In summary, process mining provides an additional perspective by analyzing mHealth data process dynamics. This method complements existing techniques and can offer clinicians new insights by uncovering sequential data patterns and process states, giving a detailed view of patient journeys and treatment effectiveness. It identifies bottlenecks and inefficiencies in treatment processes, and its ability to be rapidly deployed without extensive parameter tuning makes it valuable for real-time process optimization. Additionally, process mining offers the following advantages:

  1. 1.

    Holistic View of Patient Journeys: Process mining captures the entire treatment process, from initial consultation to follow-up, providing a comprehensive view of patient care pathways that traditional methods might miss.

  2. 2.

    Real-Time Process Monitoring and Optimization: Process mining can be applied in real time to monitor healthcare processes as they occur, allowing for immediate identification and correction of inefficiencies.

  3. 3.

    Powerful Filtering Capabilities: Process mining allows for in-depth data analysis through filtering by timeframe, performance, and trajectory, enabling deeper insights into specific aspects of patient care and treatment processes. This helps uncover detailed trends and patterns that can inform more targeted and effective interventions.

  4. 4.

    Adaptability to Individualized Care: The technique supports the development of personalized treatment strategies by identifying patterns and transitions specific to individual patients, enhancing the efficacy of interventions.

  5. 5.

    Complementary to Other Analytical Methods: When used alongside methods like DSEM and machine learning, process mining enriches the analysis by adding insights into the sequential and process-oriented aspects of health data.

  6. 6.

    Actionable Insights for Continuous Improvement: The ability to continuously monitor and analyze processes supports a culture of continuous improvement, helping healthcare organizations to anticipate and prevent problems before they impact patient care.

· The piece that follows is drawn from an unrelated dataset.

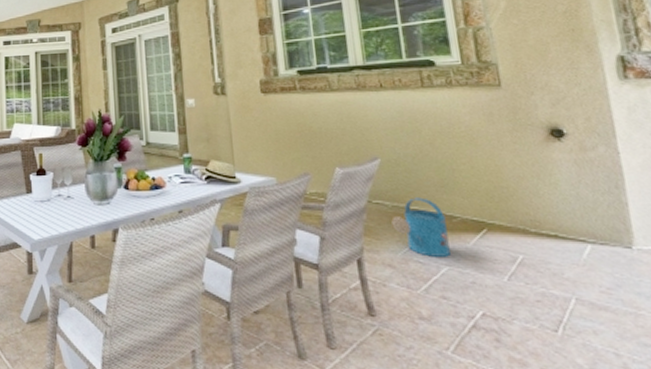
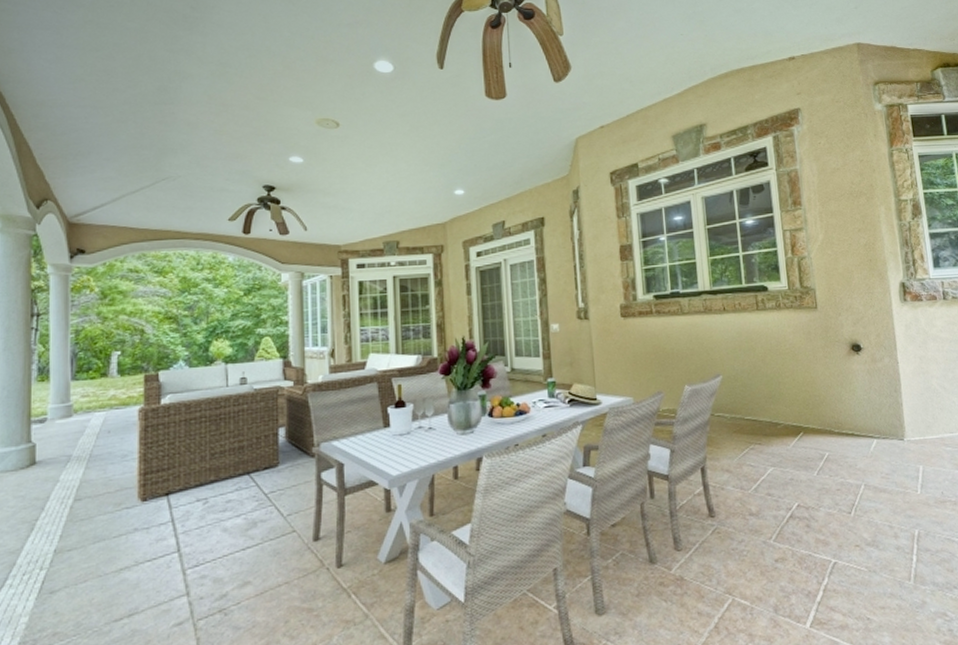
watering can: present [391,197,451,257] -> none [730,408,775,460]

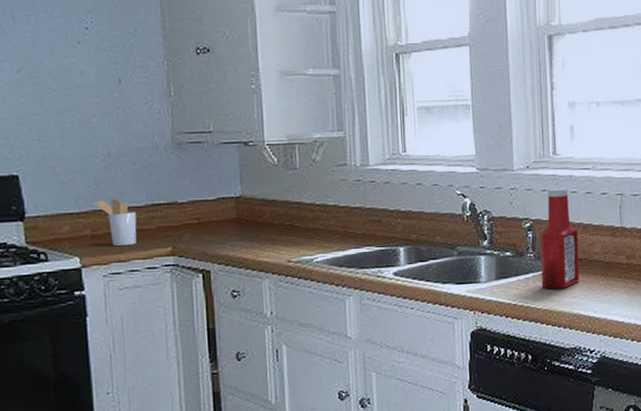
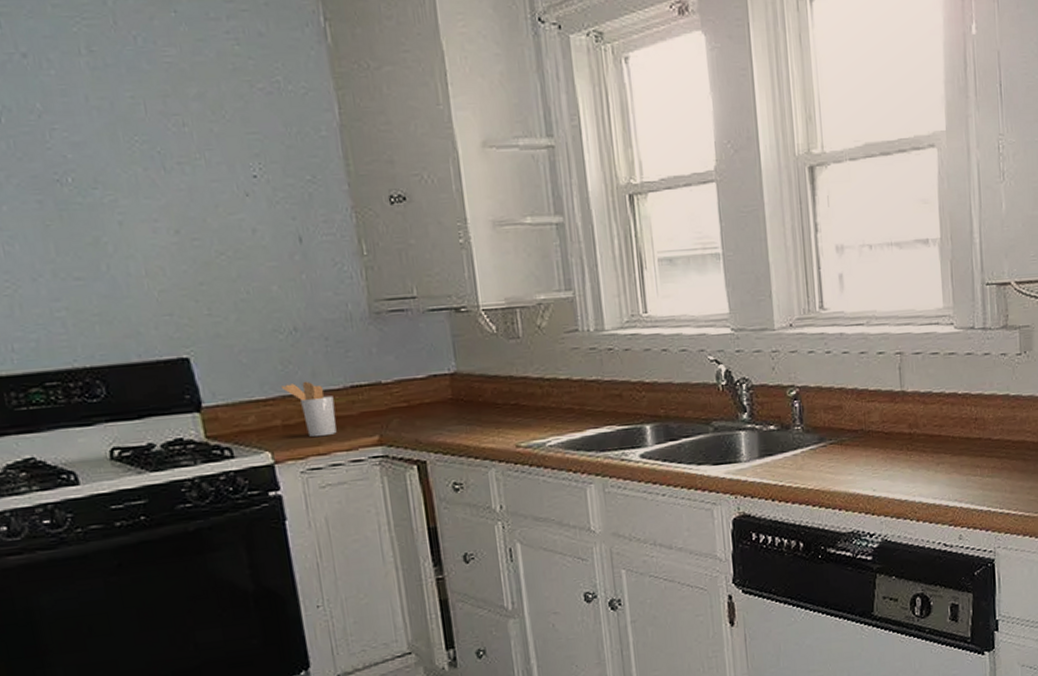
ketchup bottle: present [539,188,580,290] -> none [807,348,856,467]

This perspective article demonstrated that process mining constitutes a candidate to complement existing data-driven techniques in the analysis of EMA data. Using TrackYourTinnitus as an example, we found differences in the average number of ratings with perceived tinnitus (26.55) and without tinnitus (6.51), as shown in Fig. 4a. Figure 4b illustrates the time differences in completing these assessments. Clinicians can use this data to evaluate if individuals match the averages or deviate, providing new insights. These findings can also be integrated as features in other data-driven techniques such as machine learning models. Overall, Figs. 3 and 4a, b highlight numerous transitions between perceived tinnitus (1) and unperceived tinnitus (0), offering a more detailed perspective. Whereas Figs. 5, 6, 7, and 8 illustrate the application of various analysis capabilities offered by process mining.

Process mining rapidly extracts insights from (large) datasets without extensive parameter adjustments or long processing times17. This capability offers new ways to gain insights, especially in the context of mHealth and broader health data. It provides an important additional approach to analyzing PROM and EMA data with direct clinical implications and utility.